Деронда и Мордекай остались одни. Даніэль невольно придвинулся къ своему товарищу, а Мордекай заговорилъ, нѣсколько понизилъ голосъ:

-- По ученію Каббалы, души много разъ перевоплощаются, до тѣхъ поръ, пока не очистятся и не усовершенствуются вполнѣ. Душа, освободившаяся отъ тѣла, можетъ слиться съ нуждающейся въ ней родною душой, онѣ могутъ вмѣстѣ совершенствоваться, вмѣстѣ стремиться въ выполненію своей земной задачи. Когда моя душа освободится отъ этого истомленнаго тѣла, она сольется съ вашей душой.

-- Все, что буду въ силахъ для васъ сдѣлать, я сдѣлаю,-- отвѣтилъ Деронда.

-- Вы будете продолжать мою жизнь съ того дня, какъ она надломится -- продолжалъ Мордекай.-- Я и теперь словно переживаю этотъ день. Яркое утреннее солнце озаряло набережную, это было въ Тріестѣ; пестрыя одежды представителей всѣхъ націй міра горѣли словно драгоцѣнные камни, лодки неслись по всѣмъ направленіямъ, греческій фрегатъ, имѣющій высадить насъ въ Бейрутѣ, долженъ былъ сняться съ якоря черезъ часъ. Я отправлялся съ однимъ купцомъ въ качествѣ секретаря. Я говорилъ себѣ: я увижу страны и народы Востока, это -- вдохновитъ меня. Въ то время я дышалъ свободно, ступалъ легко, обладалъ выносливостью молодости; могъ по-долгу поститься, могъ и спать на твердой землѣ. Впервые случилось мнѣ быть на югѣ, душа моя распускалась подъ вліяніемъ южнаго солнца; я чувствовалъ, какъ моя ничтожная личная жизнь таяла и исчезала въ потокѣ окружающей ее общей жизни, рыданья поднимались въ горлѣ. Я стоялъ на набережной, въ ожиданіи своего спутника; онъ подошелъ во мнѣ со словами:

-- Эзра! я былъ на почтѣ, вотъ вамъ письмо.
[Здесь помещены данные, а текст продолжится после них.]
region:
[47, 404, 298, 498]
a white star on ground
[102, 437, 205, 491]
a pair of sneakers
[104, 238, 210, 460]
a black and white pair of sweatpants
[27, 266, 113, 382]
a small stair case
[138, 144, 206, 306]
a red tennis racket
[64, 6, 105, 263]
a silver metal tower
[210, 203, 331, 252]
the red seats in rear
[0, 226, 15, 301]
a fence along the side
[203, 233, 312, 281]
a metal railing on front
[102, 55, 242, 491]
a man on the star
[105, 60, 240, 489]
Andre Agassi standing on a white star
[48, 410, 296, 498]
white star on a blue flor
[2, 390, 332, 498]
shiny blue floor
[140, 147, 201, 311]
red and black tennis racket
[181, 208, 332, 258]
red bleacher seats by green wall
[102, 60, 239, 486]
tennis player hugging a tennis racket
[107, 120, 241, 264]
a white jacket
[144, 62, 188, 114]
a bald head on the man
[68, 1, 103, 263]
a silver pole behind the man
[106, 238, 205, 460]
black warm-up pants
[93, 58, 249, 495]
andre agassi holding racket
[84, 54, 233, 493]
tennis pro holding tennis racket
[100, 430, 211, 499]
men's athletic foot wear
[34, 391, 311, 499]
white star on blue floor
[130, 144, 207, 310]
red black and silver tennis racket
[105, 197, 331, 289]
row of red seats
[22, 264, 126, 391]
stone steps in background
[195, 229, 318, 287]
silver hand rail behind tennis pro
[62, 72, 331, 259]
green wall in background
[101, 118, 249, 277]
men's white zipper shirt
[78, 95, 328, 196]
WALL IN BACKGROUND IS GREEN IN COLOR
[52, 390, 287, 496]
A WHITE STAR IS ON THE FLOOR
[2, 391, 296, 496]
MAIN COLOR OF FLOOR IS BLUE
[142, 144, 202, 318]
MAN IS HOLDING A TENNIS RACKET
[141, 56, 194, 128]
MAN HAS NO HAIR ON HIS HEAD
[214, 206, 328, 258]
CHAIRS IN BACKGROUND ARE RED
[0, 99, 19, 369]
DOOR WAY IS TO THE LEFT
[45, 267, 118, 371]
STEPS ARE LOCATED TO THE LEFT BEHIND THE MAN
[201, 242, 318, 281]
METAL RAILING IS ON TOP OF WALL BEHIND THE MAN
-- Эзра!-- воскликнулъ Деронда.

-- Да, Эзра,-- подтвердилъ Мордекай, очевидно поглощенный своими воспоминаніями:-- меня вовуть Эзра Мордекай Когенъ. Я распечаталъ письмо -- оно было отъ матери. То было не письмо, а кривъ домученной души, кривъ матери, у которой отняли ея ребенка. Я былъ ея старшій сынъ, послѣ меня было четверо дѣтей, всѣ они умерли одинъ за другимъ. Наконецъ, родилась моя маленькая сестра, она была для матери что свѣтъ очей ея, и про нее-то мать писала:

-- Эзра, сынъ мой! ее у меня украли. Онъ увезъ ее. Они никогда не вернутся!

Здѣсь Мордекай поднялъ глаза, положилъ руку на руку Деронды и продолжалъ:

-- Моя участь была подобна участи Израиля. За грѣхи отца -- душа, моя пошла въ изгнаніе. Я возвратился. Путь свой совершилъ съ лишеніями, чтобы сберечь для матери хотя немного денегъ. Одну ночь провелъ на холодѣ, на снѣгу; это было начало этой медленной смерти. Я сталъ работать. Мы были въ нищетѣ, все было описано за долги отца. Мать была больна, горе ее сломило. Часто, посреди ночи, слышалъ я, какъ она плавала о дочери, тогда я вставалъ, и мы вмѣстѣ простирали руки свои и молили Господа избавить Мирру отъ всякаго зла.

-- Мирру?-- повторилъ Деронда, желая убѣдиться, что уши его не обманываютъ:-- вы сказали -- Мирру?

-- Такъ ввали мою сестру. Это продолжалось четыре года; въ предсмертныя минуты матери мы повторяли ту же молитву: я вслухъ, она шепотомъ. Душа ея унеслась на крыльяхъ ея. О сестрѣ я доселѣ ничего не знаю.

Деронда былъ твердо убѣжденъ, что видитъ передъ собой брата дѣвушки, которую полюбилъ, самъ того не сознавая. Это открытіе радовало его несказанно, но онъ не рѣшился говорить съ Мордекаемъ о сестрѣ, желая не усиливать его и безъ того достаточно возбужденнаго состоянія. Кромѣ того, многое нужно было взвѣсить и обдумать, прежде чѣмъ свести брата съ сестрой.

Деронда проводилъ Мордекая до дому, и ушелъ, совершенно пораженный нравственнымъ величіемъ бѣднаго работника; передъ его глазами открывался новый міръ.